Kameelah Janan Rasheed's exhibition titled "there is a hole beneath the sentence and your words are leaking. i place my mouth at the puncture site, waiting to be engorged by your lactating punctuation" transforms anonymous gallery into an immersive landscape where language seeps, spills, and saturates the senses. Presented in collaboration with NOME, the exhibition pushes the boundaries of how we engage with language, suggesting that words are not just seen, but felt — consumed like a physical substance.
Through immersive installation, Rasheed transforms the gallery space into an environment where the mouth — rather than the eye — becomes the central site for interpretation. The exhibition features a variety of media, including sculptures, video works, photographs, wall paintings, and architectural interventions that respond directly to the space. Rasheed's work engages with the physicality of language, using the metaphor of the mouth to become the vessel through which language is consumed — a sacred act of communion where meaning is not simply understood but absorbed into the body, consumed, digested, and even corrupted. The mouth becomes the primary tool of interpretation, an organ of both consumption and expression.
The concept of saliva as a "highly viscous grammar" suggests that the act of communication is not merely about clarity or transparency, but about the messy, sticky processes that underlie the exchange of meaning. Rasheed challenges traditional notions of reading and interpretation, proposing instead a more embodied, sensory experience.
This exhibition exemplifies Rasheed's ability to blur the boundaries between different mediums and to create work that is as much about the physical experience of the viewer as it is about intellectual engagement. The installation invites visitors to consider how language interacts with the body, how it can be both nourishing and contaminating, and how it shapes our perceptions of the world.
ABOUT THE ARTIST:
Kameelah Janan Rasheed is an interdisciplinary artist based in Brooklyn. Her practice is invested in the shifting ecosystems of Black epistemologies and the agile relationships between the varied modes of reading, writing, archiving, editing, translating, publishing, reflecting upon, and arranging narratives about lived Black experiences. For Rasheed, the acts of reading and writing are not passive experiences and therefore her works engage an understanding of text as an unfixed, living organism that desires iteration and intervention.

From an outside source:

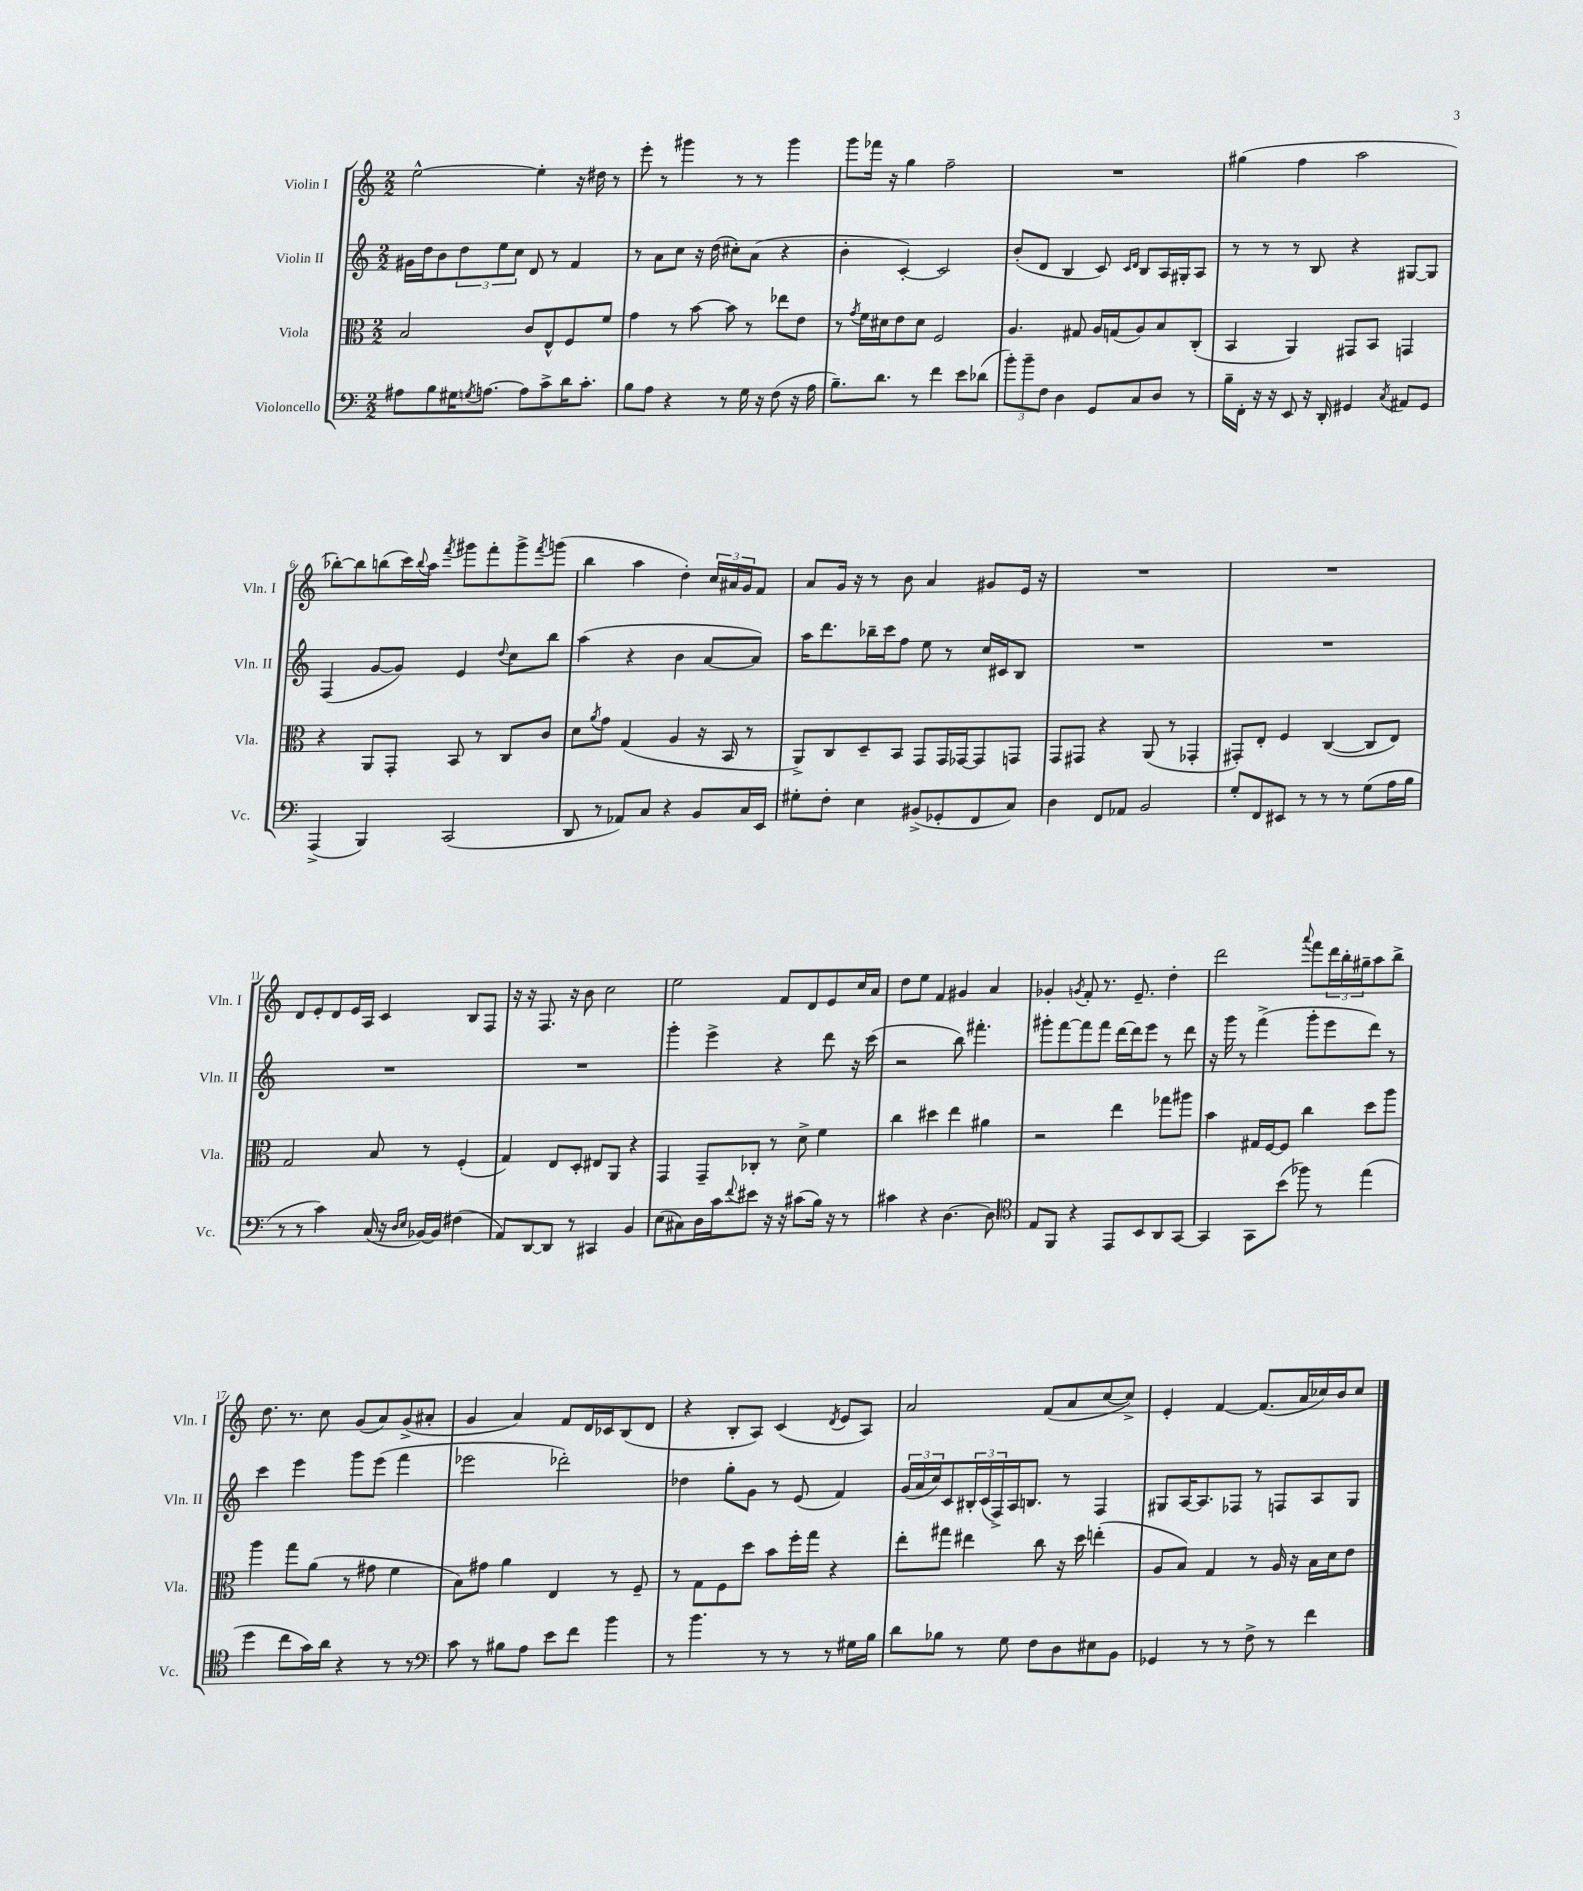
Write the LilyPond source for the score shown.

Rasheed’s practice takes form across an ecosystem of provisional projects and experiments: large-scale text-banner installations, lecture performances, publications, sound works, library interventions, and xeroxed “architecturally-scaled collages” (Frieze, 2018), and other forms yet to be determined.
Kameelah Janan Rasheed’s recent solo exhibitions include in the coherence , we weep at KW Institute for Contemporary Art and Unsewn Time at the Art Institute of Chicago. Rasheed has recently participated in the Autostrada Biennale, Prizren; Urbane Künste Ruhr, Bochum; Front Triennale, Cleveland; Athens Biennale; and Prospect New Orleans. She has previously exhibited her work at Kunstverein Hannover; the Glasgow International; Kunsthalle Wien; Future Generation Exhibition at the 2017 Venice Biennale; the Brooklyn Museum; The New Museum, New York; MASS MoCA, North Adams; Studio Museum in Harlem; Portland Institute for Contemporary Art; Institute of Contemporary Art Philadelphia; Brooklyn Public Library, among others. Her public installations include Ballroom Marfa; Brooklyn Museum; For Freedoms x Times Square Art; Public Art Fund; and several others. Her work has been featured in Artforum, Artreview, Frieze, Hyperallergic, Guernica, The New York Times, Triple Canopy, and others. She received a 2021 Guggenheim Fellow in Fine Arts and was recently awarded the 2022 Creative Capital Award and Schering Stiftung Prize for Artistic Research.